I do not suggest that military intervention by US and now NATO forces in Libyan airspace to protect civilians in Libya from being killed by their despotic ruler is the only weapon in the R2P toolbox. But if the US had not intervened as it did and when it did, there would have been Gaddafi's promised massacre of the people of Benghazi. The US could not, if it wants to act in observance of international law (and I am glad that it now does want to do so, unlike when Bush invaded Iraq in 2003), have intervened any earlier because as yet there was no authorising UN Security Council resolution and no Arab League decision to support intervention. Libyans seem very glad the US intervened when it did. So am I.
tony kevin | 30 March 2011


Just to clarify, primary R2P procedures, that is monitoring, analysis, economic and diplomatic intervention and mediation, should be ongoing in tenuous situations around the world; they should not 'start' or 'stop.'

This is a function that the International Crisis Group, as well as other organisations and governments, aim to fulfill.

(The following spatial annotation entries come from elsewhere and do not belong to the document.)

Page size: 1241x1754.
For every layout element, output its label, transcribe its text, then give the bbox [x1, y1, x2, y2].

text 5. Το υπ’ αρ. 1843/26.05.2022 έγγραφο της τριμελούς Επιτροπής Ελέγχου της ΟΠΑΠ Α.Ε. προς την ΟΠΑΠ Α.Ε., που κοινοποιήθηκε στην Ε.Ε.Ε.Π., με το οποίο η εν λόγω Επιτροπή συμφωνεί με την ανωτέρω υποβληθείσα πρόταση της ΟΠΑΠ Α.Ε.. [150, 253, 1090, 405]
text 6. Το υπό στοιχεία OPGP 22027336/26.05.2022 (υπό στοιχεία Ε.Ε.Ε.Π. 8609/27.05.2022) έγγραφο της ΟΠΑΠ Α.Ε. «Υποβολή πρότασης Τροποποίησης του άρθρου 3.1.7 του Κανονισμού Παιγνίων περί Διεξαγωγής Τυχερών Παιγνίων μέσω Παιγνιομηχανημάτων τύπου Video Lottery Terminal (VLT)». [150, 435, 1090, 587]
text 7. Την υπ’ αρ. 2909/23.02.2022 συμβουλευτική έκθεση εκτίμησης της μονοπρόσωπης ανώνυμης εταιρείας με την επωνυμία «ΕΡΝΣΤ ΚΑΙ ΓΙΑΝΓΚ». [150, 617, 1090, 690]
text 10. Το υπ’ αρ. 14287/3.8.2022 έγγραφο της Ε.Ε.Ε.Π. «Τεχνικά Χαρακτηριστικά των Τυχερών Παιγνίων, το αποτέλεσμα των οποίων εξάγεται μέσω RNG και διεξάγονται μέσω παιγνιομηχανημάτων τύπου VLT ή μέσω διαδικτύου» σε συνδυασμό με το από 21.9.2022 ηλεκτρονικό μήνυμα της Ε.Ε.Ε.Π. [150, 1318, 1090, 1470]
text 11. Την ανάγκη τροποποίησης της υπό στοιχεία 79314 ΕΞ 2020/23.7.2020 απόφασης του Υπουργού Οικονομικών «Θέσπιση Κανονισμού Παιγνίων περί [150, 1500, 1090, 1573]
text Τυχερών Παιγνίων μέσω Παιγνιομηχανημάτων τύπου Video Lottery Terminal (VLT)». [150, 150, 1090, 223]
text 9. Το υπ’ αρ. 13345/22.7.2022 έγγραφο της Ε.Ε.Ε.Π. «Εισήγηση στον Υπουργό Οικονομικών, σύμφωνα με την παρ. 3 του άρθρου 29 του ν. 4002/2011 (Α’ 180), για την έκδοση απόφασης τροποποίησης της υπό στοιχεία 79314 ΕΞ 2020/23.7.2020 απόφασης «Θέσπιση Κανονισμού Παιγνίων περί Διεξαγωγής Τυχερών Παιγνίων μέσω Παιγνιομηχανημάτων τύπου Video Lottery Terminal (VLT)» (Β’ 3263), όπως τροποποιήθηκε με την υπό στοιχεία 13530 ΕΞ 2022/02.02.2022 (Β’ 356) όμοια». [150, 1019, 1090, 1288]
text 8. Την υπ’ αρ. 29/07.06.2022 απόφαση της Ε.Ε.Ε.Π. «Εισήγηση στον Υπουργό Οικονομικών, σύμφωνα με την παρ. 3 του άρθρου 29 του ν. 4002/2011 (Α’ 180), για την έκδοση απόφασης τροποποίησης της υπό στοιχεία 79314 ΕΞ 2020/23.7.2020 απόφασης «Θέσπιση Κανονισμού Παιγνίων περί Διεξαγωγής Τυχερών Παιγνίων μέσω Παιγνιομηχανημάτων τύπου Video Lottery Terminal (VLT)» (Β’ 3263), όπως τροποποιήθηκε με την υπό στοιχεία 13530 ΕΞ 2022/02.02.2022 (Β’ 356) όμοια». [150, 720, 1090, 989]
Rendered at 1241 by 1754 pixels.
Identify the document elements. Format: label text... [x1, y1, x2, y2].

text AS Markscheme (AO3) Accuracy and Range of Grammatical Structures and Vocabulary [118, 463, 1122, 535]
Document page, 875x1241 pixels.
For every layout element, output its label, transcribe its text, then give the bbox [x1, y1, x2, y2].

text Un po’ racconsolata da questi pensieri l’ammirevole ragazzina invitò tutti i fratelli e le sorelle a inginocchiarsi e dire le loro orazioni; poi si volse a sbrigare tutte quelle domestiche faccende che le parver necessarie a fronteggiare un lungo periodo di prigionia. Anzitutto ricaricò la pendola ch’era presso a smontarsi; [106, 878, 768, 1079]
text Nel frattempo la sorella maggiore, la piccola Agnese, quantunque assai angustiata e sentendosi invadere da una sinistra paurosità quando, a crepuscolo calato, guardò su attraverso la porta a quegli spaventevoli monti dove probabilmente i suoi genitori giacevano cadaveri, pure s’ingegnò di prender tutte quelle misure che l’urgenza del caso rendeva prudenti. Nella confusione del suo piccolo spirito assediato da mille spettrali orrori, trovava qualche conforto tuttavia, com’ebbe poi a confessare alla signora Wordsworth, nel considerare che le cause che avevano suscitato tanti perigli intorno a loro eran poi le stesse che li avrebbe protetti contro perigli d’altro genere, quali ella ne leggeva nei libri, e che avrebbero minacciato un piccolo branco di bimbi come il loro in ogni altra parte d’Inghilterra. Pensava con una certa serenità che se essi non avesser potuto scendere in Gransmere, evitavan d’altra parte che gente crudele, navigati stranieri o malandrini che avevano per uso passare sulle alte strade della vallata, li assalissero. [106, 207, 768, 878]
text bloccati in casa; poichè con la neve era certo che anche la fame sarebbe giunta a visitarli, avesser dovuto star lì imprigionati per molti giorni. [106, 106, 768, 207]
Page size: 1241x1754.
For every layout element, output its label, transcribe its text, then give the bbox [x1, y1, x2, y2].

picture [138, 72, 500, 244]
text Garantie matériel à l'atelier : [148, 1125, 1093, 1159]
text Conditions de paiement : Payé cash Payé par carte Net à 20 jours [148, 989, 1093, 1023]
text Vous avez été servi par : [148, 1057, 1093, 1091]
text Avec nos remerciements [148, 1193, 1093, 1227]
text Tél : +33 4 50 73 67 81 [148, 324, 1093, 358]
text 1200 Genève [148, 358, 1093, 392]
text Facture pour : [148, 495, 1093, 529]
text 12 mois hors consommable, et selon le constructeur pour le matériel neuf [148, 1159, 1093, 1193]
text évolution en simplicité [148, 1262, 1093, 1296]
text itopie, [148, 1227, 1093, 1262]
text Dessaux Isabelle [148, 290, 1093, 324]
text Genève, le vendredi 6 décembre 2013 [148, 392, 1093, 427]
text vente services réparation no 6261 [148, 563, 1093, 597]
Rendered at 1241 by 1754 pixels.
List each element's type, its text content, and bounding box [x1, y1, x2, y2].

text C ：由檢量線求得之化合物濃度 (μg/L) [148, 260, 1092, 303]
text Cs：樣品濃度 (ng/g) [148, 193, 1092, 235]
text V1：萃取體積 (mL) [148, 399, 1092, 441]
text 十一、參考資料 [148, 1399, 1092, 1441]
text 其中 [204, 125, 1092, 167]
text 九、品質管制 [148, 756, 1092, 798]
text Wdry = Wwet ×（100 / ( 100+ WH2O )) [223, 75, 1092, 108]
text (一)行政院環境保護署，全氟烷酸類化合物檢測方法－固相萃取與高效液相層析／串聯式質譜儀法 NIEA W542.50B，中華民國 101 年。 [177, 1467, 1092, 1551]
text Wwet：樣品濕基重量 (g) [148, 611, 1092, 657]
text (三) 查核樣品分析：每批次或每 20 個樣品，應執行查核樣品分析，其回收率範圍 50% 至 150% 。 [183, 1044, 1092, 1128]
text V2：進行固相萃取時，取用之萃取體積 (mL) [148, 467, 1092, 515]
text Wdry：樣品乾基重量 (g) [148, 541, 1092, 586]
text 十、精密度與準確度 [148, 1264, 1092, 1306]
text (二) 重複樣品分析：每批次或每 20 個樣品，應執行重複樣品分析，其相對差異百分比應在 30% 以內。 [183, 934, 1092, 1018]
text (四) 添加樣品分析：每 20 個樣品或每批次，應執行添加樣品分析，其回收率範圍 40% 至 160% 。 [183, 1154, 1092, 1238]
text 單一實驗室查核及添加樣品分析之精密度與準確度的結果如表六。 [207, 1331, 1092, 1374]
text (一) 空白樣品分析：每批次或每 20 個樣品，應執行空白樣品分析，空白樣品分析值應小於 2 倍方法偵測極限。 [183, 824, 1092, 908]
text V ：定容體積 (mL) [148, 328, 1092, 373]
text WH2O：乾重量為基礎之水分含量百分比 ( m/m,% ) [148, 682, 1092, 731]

The situation in Mozambique in the early 1990s was less than 'ideal', but a range of R2P procedures besides military intervention were successfully deployed there.

Above all, it's important to emphasise that I'm not making an argument against military intervention - obviously in certain situations (Libya probably being one of them) it is necessary to prevent mass human suffering .

What I am arguing is we need to be careful in differentiating between 'humanitarian intervention' and R2P - they are different concepts.

As I wrote in the article, there are other examples which more fully represent R2P than the recent intervention in Libya.